SENEGAL-GOUVERNEMENT-PROFIL

Dakar, 2 juin (APS) – Le nouveau ministre des Mines et de la Géologie, Cheikhou Oumar Seck, nommé lundi au sein du gouvernement dirigé par le Premier ministre Ahmadou Alhaminou Lo, présente un profil hautement technique et financier, marqué par une solide expertise dans le secteur extractif.

Loin d’être un profil politique, M. Seck est un spécialiste de la gouvernance financière et de l’audit des industries extractives.
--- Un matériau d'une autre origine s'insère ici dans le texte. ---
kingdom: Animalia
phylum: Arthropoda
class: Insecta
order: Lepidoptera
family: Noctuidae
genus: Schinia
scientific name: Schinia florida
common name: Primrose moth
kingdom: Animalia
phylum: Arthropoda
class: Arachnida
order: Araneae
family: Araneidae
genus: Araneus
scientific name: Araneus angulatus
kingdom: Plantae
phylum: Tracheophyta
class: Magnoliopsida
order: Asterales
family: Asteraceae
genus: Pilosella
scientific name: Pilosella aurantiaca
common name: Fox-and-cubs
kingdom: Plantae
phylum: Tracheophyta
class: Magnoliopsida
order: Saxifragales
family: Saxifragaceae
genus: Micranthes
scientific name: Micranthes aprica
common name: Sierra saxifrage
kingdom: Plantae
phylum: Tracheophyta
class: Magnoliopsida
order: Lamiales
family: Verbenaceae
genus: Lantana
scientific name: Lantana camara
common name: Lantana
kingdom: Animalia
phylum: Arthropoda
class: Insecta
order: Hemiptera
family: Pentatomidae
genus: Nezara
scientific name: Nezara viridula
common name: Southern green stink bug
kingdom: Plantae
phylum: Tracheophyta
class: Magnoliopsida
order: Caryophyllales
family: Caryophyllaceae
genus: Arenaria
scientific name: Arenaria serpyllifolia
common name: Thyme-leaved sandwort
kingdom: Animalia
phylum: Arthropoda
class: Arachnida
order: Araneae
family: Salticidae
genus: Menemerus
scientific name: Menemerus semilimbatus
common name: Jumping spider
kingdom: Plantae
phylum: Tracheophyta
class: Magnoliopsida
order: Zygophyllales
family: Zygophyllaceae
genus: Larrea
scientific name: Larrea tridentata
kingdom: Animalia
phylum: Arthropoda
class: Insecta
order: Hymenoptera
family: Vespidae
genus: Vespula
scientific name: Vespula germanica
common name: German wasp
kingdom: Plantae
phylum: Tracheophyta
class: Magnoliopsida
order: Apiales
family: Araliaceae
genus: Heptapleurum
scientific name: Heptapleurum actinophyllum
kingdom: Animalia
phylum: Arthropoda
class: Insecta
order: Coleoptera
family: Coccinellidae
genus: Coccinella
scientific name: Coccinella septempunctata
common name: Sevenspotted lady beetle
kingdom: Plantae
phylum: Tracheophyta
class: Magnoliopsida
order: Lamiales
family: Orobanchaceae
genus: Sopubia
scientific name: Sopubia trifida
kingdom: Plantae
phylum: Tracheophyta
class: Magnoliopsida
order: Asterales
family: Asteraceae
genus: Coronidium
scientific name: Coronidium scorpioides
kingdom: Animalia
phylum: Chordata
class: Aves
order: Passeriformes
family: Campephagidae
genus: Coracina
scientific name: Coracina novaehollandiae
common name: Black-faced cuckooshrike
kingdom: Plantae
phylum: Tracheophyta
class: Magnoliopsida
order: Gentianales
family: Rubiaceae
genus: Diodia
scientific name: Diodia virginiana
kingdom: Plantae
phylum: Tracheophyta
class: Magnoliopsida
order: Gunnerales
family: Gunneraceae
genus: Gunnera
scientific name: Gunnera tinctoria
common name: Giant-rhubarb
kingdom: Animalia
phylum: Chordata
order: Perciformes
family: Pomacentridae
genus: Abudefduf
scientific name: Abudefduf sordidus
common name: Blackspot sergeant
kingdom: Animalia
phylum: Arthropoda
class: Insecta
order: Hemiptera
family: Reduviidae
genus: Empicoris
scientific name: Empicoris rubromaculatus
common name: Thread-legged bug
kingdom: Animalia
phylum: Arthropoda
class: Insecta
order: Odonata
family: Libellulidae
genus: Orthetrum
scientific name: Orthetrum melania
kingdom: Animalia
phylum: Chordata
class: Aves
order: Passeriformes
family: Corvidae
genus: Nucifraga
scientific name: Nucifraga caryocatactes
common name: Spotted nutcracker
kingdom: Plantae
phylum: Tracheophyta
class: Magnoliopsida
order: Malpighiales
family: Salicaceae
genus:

Il possède un background de haut niveau combinant la finance, la comptabilité et la gestion de projets.

Avant sa nomination, il a évolué au plus haut niveau du conseil privé et de l’audit pour les grands comptes en tant qu’expert-comptable

Spécialiste des industries extractives depuis plus de 20 ans, sa pratique professionnelle s’est concentrée sur le contentieux fiscal stratégique et l’audit de restructuration pour le compte de multinationales et de structures étatiques majeures. Il s’est particulièrement illustré dans l’accompagnement des secteurs clés de l’économie : mines, énergie, pétrole et gaz, BTP et secteur bancaire.

Cheikhou Oumar Seck a régulièrement collaboré avec des organisations internationales et des institutions gouvernementales africaines sur des problématiques de réformes fiscales, de modernisation administrative et de mobilisation des investissements pour le financement du développement.

En détachant explicitement le secteur des mines et de la géologie du bloc qui comprenait l’Énergie et le Pétrole (désormais confié à El Hadji Abdourahmane Diouf), le Premier ministre Ahmadou Al Aminou Lô envoie un signal clair aux marchés et aux citoyens : les mines ne seront plus le parent pauvre des hydrocarbures.

Dans la dynamique de l’Agenda national de transformation Sénégal 2050 porté par l’exécutif, son profil d’auditeur et de spécialiste de la fiscalité minière est perçu comme un signal fort pour optimiser les recettes de l’État issues des ressources minières et renforcer la transparence des contrats extractifs.